(Collected data)
= = = = = = =
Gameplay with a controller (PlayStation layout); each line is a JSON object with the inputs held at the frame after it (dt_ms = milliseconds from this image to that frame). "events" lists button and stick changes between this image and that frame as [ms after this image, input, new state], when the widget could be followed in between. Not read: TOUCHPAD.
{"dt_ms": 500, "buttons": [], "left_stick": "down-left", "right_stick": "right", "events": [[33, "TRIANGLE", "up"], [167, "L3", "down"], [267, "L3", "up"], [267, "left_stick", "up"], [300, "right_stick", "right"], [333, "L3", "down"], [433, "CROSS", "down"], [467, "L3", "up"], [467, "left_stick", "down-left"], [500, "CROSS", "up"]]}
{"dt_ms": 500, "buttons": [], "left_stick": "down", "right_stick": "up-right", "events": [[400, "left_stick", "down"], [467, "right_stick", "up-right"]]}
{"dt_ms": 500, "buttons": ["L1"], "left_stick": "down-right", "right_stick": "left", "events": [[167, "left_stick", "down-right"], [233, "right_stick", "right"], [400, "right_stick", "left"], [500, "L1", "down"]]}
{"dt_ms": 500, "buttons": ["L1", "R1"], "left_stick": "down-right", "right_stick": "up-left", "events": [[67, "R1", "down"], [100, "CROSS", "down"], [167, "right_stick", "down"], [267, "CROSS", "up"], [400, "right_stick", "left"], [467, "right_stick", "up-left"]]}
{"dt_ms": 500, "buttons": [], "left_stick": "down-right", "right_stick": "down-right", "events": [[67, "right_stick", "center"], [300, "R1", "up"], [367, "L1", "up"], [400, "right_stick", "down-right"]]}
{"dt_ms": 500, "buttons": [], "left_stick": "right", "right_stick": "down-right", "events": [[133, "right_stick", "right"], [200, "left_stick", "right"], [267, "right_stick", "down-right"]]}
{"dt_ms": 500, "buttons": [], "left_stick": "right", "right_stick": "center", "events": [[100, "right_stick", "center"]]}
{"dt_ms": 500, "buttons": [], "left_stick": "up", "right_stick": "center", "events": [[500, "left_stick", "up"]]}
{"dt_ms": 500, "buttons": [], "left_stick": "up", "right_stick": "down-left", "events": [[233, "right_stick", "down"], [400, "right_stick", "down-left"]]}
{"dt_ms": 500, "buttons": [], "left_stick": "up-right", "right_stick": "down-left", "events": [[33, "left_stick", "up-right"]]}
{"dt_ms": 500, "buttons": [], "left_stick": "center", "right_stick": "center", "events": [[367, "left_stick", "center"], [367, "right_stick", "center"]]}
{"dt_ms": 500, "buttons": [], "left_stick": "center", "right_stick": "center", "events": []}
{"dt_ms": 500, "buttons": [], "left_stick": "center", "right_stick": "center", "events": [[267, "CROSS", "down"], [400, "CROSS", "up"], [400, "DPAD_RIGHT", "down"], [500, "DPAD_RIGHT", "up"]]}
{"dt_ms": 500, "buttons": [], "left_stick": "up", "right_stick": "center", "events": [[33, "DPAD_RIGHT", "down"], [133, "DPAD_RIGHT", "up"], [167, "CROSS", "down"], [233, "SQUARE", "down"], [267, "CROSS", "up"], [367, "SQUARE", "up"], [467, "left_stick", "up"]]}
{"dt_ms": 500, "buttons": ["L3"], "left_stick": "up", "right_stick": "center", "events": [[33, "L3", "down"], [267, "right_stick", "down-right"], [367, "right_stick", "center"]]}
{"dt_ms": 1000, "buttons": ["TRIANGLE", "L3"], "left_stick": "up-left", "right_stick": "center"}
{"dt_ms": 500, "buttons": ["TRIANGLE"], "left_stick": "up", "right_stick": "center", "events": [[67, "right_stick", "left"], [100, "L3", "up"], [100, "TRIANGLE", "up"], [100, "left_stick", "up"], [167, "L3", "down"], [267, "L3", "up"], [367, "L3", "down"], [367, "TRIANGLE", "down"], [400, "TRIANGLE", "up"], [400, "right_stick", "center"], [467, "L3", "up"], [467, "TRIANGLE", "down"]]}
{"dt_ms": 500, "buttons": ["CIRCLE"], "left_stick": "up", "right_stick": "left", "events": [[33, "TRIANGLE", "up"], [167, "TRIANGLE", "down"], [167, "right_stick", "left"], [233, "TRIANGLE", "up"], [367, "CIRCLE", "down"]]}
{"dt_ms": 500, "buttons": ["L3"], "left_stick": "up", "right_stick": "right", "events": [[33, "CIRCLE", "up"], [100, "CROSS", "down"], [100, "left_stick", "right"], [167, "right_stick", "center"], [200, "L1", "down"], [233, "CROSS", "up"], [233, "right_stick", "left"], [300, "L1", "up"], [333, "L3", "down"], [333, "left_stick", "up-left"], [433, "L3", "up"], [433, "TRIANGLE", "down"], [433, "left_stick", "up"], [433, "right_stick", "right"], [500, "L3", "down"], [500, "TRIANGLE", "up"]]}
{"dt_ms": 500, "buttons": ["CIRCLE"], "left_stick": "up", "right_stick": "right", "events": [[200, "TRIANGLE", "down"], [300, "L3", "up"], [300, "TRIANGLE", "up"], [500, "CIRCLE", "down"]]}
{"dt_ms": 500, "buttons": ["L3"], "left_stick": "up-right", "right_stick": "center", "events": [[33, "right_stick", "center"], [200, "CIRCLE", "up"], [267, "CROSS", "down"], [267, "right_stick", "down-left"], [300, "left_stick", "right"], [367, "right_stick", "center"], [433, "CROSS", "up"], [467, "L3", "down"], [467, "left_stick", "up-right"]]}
= = = = = = =
> **Exercise aim**: Copy all the records exactly so that no character differs from the source.

> **Exercise answer**:
Gameplay with a controller (PlayStation layout); each line is a JSON object with the inputs held at the frame after it (dt_ms = milliseconds from this image to that frame). "events" lists button and stick changes between this image and that frame as [ms after this image, input, new state], when the widget could be followed in between. Not read: TOUCHPAD.
{"dt_ms": 500, "buttons": [], "left_stick": "down-left", "right_stick": "right", "events": [[33, "TRIANGLE", "up"], [167, "L3", "down"], [267, "L3", "up"], [267, "left_stick", "up"], [300, "right_stick", "right"], [333, "L3", "down"], [433, "CROSS", "down"], [467, "L3", "up"], [467, "left_stick", "down-left"], [500, "CROSS", "up"]]}
{"dt_ms": 500, "buttons": [], "left_stick": "down", "right_stick": "up-right", "events": [[400, "left_stick", "down"], [467, "right_stick", "up-right"]]}
{"dt_ms": 500, "buttons": ["L1"], "left_stick": "down-right", "right_stick": "left", "events": [[167, "left_stick", "down-right"], [233, "right_stick", "right"], [400, "right_stick", "left"], [500, "L1", "down"]]}
{"dt_ms": 500, "buttons": ["L1", "R1"], "left_stick": "down-right", "right_stick": "up-left", "events": [[67, "R1", "down"], [100, "CROSS", "down"], [167, "right_stick", "down"], [267, "CROSS", "up"], [400, "right_stick", "left"], [467, "right_stick", "up-left"]]}
{"dt_ms": 500, "buttons": [], "left_stick": "down-right", "right_stick": "down-right", "events": [[67, "right_stick", "center"], [300, "R1", "up"], [367, "L1", "up"], [400, "right_stick", "down-right"]]}
{"dt_ms": 500, "buttons": [], "left_stick": "right", "right_stick": "down-right", "events": [[133, "right_stick", "right"], [200, "left_stick", "right"], [267, "right_stick", "down-right"]]}
{"dt_ms": 500, "buttons": [], "left_stick": "right", "right_stick": "center", "events": [[100, "right_stick", "center"]]}
{"dt_ms": 500, "buttons": [], "left_stick": "up", "right_stick": "center", "events": [[500, "left_stick", "up"]]}
{"dt_ms": 500, "buttons": [], "left_stick": "up", "right_stick": "down-left", "events": [[233, "right_stick", "down"], [400, "right_stick", "down-left"]]}
{"dt_ms": 500, "buttons": [], "left_stick": "up-right", "right_stick": "down-left", "events": [[33, "left_stick", "up-right"]]}
{"dt_ms": 500, "buttons": [], "left_stick": "center", "right_stick": "center", "events": [[367, "left_stick", "center"], [367, "right_stick", "center"]]}
{"dt_ms": 500, "buttons": [], "left_stick": "center", "right_stick": "center", "events": []}
{"dt_ms": 500, "buttons": [], "left_stick": "center", "right_stick": "center", "events": [[267, "CROSS", "down"], [400, "CROSS", "up"], [400, "DPAD_RIGHT", "down"], [500, "DPAD_RIGHT", "up"]]}
{"dt_ms": 500, "buttons": [], "left_stick": "up", "right_stick": "center", "events": [[33, "DPAD_RIGHT", "down"], [133, "DPAD_RIGHT", "up"], [167, "CROSS", "down"], [233, "SQUARE", "down"], [267, "CROSS", "up"], [367, "SQUARE", "up"], [467, "left_stick", "up"]]}
{"dt_ms": 500, "buttons": ["L3"], "left_stick": "up", "right_stick": "center", "events": [[33, "L3", "down"], [267, "right_stick", "down-right"], [367, "right_stick", "center"]]}
{"dt_ms": 1000, "buttons": ["TRIANGLE", "L3"], "left_stick": "up-left", "right_stick": "center"}
{"dt_ms": 500, "buttons": ["TRIANGLE"], "left_stick": "up", "right_stick": "center", "events": [[67, "right_stick", "left"], [100, "L3", "up"], [100, "TRIANGLE", "up"], [100, "left_stick", "up"], [167, "L3", "down"], [267, "L3", "up"], [367, "L3", "down"], [367, "TRIANGLE", "down"], [400, "TRIANGLE", "up"], [400, "right_stick", "center"], [467, "L3", "up"], [467, "TRIANGLE", "down"]]}
{"dt_ms": 500, "buttons": ["CIRCLE"], "left_stick": "up", "right_stick": "left", "events": [[33, "TRIANGLE", "up"], [167, "TRIANGLE", "down"], [167, "right_stick", "left"], [233, "TRIANGLE", "up"], [367, "CIRCLE", "down"]]}
{"dt_ms": 500, "buttons": ["L3"], "left_stick": "up", "right_stick": "right", "events": [[33, "CIRCLE", "up"], [100, "CROSS", "down"], [100, "left_stick", "right"], [167, "right_stick", "center"], [200, "L1", "down"], [233, "CROSS", "up"], [233, "right_stick", "left"], [300, "L1", "up"], [333, "L3", "down"], [333, "left_stick", "up-left"], [433, "L3", "up"], [433, "TRIANGLE", "down"], [433, "left_stick", "up"], [433, "right_stick", "right"], [500, "L3", "down"], [500, "TRIANGLE", "up"]]}
{"dt_ms": 500, "buttons": ["CIRCLE"], "left_stick": "up", "right_stick": "right", "events": [[200, "TRIANGLE", "down"], [300, "L3", "up"], [300, "TRIANGLE", "up"], [500, "CIRCLE", "down"]]}
{"dt_ms": 500, "buttons": ["L3"], "left_stick": "up-right", "right_stick": "center", "events": [[33, "right_stick", "center"], [200, "CIRCLE", "up"], [267, "CROSS", "down"], [267, "right_stick", "down-left"], [300, "left_stick", "right"], [367, "right_stick", "center"], [433, "CROSS", "up"], [467, "L3", "down"], [467, "left_stick", "up-right"]]}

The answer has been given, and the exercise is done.